For each line in the records, produce an exact copy.

-------- PROVIDED DATA --------

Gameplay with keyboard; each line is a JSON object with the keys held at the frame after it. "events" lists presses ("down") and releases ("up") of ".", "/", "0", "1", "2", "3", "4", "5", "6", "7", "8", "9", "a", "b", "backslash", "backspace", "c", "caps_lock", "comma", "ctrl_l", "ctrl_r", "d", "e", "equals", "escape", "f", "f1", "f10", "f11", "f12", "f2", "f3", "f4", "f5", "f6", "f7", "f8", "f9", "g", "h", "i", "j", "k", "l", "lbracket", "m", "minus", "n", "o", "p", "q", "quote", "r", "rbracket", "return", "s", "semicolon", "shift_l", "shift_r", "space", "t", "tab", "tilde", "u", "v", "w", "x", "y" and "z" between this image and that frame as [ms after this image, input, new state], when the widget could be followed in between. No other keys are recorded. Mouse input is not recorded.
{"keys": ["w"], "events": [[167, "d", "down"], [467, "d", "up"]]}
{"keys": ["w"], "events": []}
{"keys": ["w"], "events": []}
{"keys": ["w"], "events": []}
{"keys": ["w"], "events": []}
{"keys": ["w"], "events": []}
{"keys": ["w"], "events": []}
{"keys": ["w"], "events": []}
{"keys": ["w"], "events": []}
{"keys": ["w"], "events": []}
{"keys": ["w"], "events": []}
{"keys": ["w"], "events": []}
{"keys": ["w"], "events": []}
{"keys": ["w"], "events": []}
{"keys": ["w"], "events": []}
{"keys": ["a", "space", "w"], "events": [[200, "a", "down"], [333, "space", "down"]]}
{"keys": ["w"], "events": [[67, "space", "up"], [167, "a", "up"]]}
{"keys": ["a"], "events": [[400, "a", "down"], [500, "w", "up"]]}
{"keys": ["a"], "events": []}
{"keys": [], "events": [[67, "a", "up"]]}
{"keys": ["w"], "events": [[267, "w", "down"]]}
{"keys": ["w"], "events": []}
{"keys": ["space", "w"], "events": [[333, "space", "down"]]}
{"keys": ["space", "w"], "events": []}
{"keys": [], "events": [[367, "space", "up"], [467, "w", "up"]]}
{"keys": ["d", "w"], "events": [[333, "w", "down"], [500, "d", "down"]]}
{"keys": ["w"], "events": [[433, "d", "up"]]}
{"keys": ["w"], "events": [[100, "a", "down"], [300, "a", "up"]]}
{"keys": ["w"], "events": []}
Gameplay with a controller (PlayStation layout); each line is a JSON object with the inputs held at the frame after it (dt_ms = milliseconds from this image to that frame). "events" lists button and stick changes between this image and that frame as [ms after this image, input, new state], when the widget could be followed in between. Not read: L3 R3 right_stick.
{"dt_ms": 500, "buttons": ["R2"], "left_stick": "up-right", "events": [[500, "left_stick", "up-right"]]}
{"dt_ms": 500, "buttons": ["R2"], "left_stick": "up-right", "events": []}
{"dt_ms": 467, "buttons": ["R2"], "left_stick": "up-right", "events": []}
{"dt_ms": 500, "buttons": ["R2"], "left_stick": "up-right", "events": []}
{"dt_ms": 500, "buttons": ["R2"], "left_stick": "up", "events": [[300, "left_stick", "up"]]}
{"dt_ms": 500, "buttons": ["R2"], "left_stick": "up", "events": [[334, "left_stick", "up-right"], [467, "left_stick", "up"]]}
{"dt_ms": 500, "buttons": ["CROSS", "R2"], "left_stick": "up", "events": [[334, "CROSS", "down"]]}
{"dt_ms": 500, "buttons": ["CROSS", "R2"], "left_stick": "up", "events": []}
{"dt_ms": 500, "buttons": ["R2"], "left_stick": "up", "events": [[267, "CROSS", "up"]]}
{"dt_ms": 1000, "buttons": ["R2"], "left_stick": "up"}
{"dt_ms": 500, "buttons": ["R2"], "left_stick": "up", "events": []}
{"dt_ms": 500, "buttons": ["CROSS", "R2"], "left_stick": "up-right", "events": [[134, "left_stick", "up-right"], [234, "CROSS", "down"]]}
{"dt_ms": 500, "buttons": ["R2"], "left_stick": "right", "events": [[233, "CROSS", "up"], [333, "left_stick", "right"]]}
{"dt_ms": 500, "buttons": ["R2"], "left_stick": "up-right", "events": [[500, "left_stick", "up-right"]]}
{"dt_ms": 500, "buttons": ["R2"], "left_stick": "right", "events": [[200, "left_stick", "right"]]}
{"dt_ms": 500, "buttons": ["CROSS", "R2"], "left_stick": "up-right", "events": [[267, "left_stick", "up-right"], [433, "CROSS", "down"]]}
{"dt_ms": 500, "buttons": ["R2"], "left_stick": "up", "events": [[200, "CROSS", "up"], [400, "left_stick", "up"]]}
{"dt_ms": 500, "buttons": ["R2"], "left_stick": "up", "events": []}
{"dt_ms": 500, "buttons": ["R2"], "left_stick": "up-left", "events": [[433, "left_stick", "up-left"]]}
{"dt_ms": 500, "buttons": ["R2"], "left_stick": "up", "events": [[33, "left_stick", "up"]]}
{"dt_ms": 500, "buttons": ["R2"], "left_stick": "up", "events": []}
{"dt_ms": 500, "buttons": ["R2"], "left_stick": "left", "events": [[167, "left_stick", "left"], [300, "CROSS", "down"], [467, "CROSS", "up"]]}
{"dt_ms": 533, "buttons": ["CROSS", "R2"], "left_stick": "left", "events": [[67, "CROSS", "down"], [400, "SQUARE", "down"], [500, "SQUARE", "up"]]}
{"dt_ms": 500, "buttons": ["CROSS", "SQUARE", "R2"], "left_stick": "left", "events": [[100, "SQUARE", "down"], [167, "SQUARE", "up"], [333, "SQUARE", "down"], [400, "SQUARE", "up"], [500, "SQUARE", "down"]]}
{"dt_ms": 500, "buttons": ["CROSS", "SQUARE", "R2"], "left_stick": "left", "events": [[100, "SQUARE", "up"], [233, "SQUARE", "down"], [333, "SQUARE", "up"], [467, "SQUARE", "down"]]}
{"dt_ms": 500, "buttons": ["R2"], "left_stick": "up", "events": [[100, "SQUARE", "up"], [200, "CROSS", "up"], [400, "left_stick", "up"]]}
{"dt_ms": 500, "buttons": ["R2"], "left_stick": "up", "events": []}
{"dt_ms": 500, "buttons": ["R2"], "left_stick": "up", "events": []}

--------

TASK SOLUTION:
Gameplay with keyboard; each line is a JSON object with the keys held at the frame after it. "events" lists presses ("down") and releases ("up") of ".", "/", "0", "1", "2", "3", "4", "5", "6", "7", "8", "9", "a", "b", "backslash", "backspace", "c", "caps_lock", "comma", "ctrl_l", "ctrl_r", "d", "e", "equals", "escape", "f", "f1", "f10", "f11", "f12", "f2", "f3", "f4", "f5", "f6", "f7", "f8", "f9", "g", "h", "i", "j", "k", "l", "lbracket", "m", "minus", "n", "o", "p", "q", "quote", "r", "rbracket", "return", "s", "semicolon", "shift_l", "shift_r", "space", "t", "tab", "tilde", "u", "v", "w", "x", "y" and "z" between this image and that frame as [ms after this image, input, new state], when the widget could be followed in between. No other keys are recorded. Mouse input is not recorded.
{"keys": ["w"], "events": [[167, "d", "down"], [467, "d", "up"]]}
{"keys": ["w"], "events": []}
{"keys": ["w"], "events": []}
{"keys": ["w"], "events": []}
{"keys": ["w"], "events": []}
{"keys": ["w"], "events": []}
{"keys": ["w"], "events": []}
{"keys": ["w"], "events": []}
{"keys": ["w"], "events": []}
{"keys": ["w"], "events": []}
{"keys": ["w"], "events": []}
{"keys": ["w"], "events": []}
{"keys": ["w"], "events": []}
{"keys": ["w"], "events": []}
{"keys": ["w"], "events": []}
{"keys": ["a", "space", "w"], "events": [[200, "a", "down"], [333, "space", "down"]]}
{"keys": ["w"], "events": [[67, "space", "up"], [167, "a", "up"]]}
{"keys": ["a"], "events": [[400, "a", "down"], [500, "w", "up"]]}
{"keys": ["a"], "events": []}
{"keys": [], "events": [[67, "a", "up"]]}
{"keys": ["w"], "events": [[267, "w", "down"]]}
{"keys": ["w"], "events": []}
{"keys": ["space", "w"], "events": [[333, "space", "down"]]}
{"keys": ["space", "w"], "events": []}
{"keys": [], "events": [[367, "space", "up"], [467, "w", "up"]]}
{"keys": ["d", "w"], "events": [[333, "w", "down"], [500, "d", "down"]]}
{"keys": ["w"], "events": [[433, "d", "up"]]}
{"keys": ["w"], "events": [[100, "a", "down"], [300, "a", "up"]]}
{"keys": ["w"], "events": []}
Gameplay with a controller (PlayStation layout); each line is a JSON object with the inputs held at the frame after it (dt_ms = milliseconds from this image to that frame). "events" lists button and stick changes between this image and that frame as [ms after this image, input, new state], when the widget could be followed in between. Not read: L3 R3 right_stick.
{"dt_ms": 500, "buttons": ["R2"], "left_stick": "up-right", "events": [[500, "left_stick", "up-right"]]}
{"dt_ms": 500, "buttons": ["R2"], "left_stick": "up-right", "events": []}
{"dt_ms": 467, "buttons": ["R2"], "left_stick": "up-right", "events": []}
{"dt_ms": 500, "buttons": ["R2"], "left_stick": "up-right", "events": []}
{"dt_ms": 500, "buttons": ["R2"], "left_stick": "up", "events": [[300, "left_stick", "up"]]}
{"dt_ms": 500, "buttons": ["R2"], "left_stick": "up", "events": [[334, "left_stick", "up-right"], [467, "left_stick", "up"]]}
{"dt_ms": 500, "buttons": ["CROSS", "R2"], "left_stick": "up", "events": [[334, "CROSS", "down"]]}
{"dt_ms": 500, "buttons": ["CROSS", "R2"], "left_stick": "up", "events": []}
{"dt_ms": 500, "buttons": ["R2"], "left_stick": "up", "events": [[267, "CROSS", "up"]]}
{"dt_ms": 1000, "buttons": ["R2"], "left_stick": "up"}
{"dt_ms": 500, "buttons": ["R2"], "left_stick": "up", "events": []}
{"dt_ms": 500, "buttons": ["CROSS", "R2"], "left_stick": "up-right", "events": [[134, "left_stick", "up-right"], [234, "CROSS", "down"]]}
{"dt_ms": 500, "buttons": ["R2"], "left_stick": "right", "events": [[233, "CROSS", "up"], [333, "left_stick", "right"]]}
{"dt_ms": 500, "buttons": ["R2"], "left_stick": "up-right", "events": [[500, "left_stick", "up-right"]]}
{"dt_ms": 500, "buttons": ["R2"], "left_stick": "right", "events": [[200, "left_stick", "right"]]}
{"dt_ms": 500, "buttons": ["CROSS", "R2"], "left_stick": "up-right", "events": [[267, "left_stick", "up-right"], [433, "CROSS", "down"]]}
{"dt_ms": 500, "buttons": ["R2"], "left_stick": "up", "events": [[200, "CROSS", "up"], [400, "left_stick", "up"]]}
{"dt_ms": 500, "buttons": ["R2"], "left_stick": "up", "events": []}
{"dt_ms": 500, "buttons": ["R2"], "left_stick": "up-left", "events": [[433, "left_stick", "up-left"]]}
{"dt_ms": 500, "buttons": ["R2"], "left_stick": "up", "events": [[33, "left_stick", "up"]]}
{"dt_ms": 500, "buttons": ["R2"], "left_stick": "up", "events": []}
{"dt_ms": 500, "buttons": ["R2"], "left_stick": "left", "events": [[167, "left_stick", "left"], [300, "CROSS", "down"], [467, "CROSS", "up"]]}
{"dt_ms": 533, "buttons": ["CROSS", "R2"], "left_stick": "left", "events": [[67, "CROSS", "down"], [400, "SQUARE", "down"], [500, "SQUARE", "up"]]}
{"dt_ms": 500, "buttons": ["CROSS", "SQUARE", "R2"], "left_stick": "left", "events": [[100, "SQUARE", "down"], [167, "SQUARE", "up"], [333, "SQUARE", "down"], [400, "SQUARE", "up"], [500, "SQUARE", "down"]]}
{"dt_ms": 500, "buttons": ["CROSS", "SQUARE", "R2"], "left_stick": "left", "events": [[100, "SQUARE", "up"], [233, "SQUARE", "down"], [333, "SQUARE", "up"], [467, "SQUARE", "down"]]}
{"dt_ms": 500, "buttons": ["R2"], "left_stick": "up", "events": [[100, "SQUARE", "up"], [200, "CROSS", "up"], [400, "left_stick", "up"]]}
{"dt_ms": 500, "buttons": ["R2"], "left_stick": "up", "events": []}
{"dt_ms": 500, "buttons": ["R2"], "left_stick": "up", "events": []}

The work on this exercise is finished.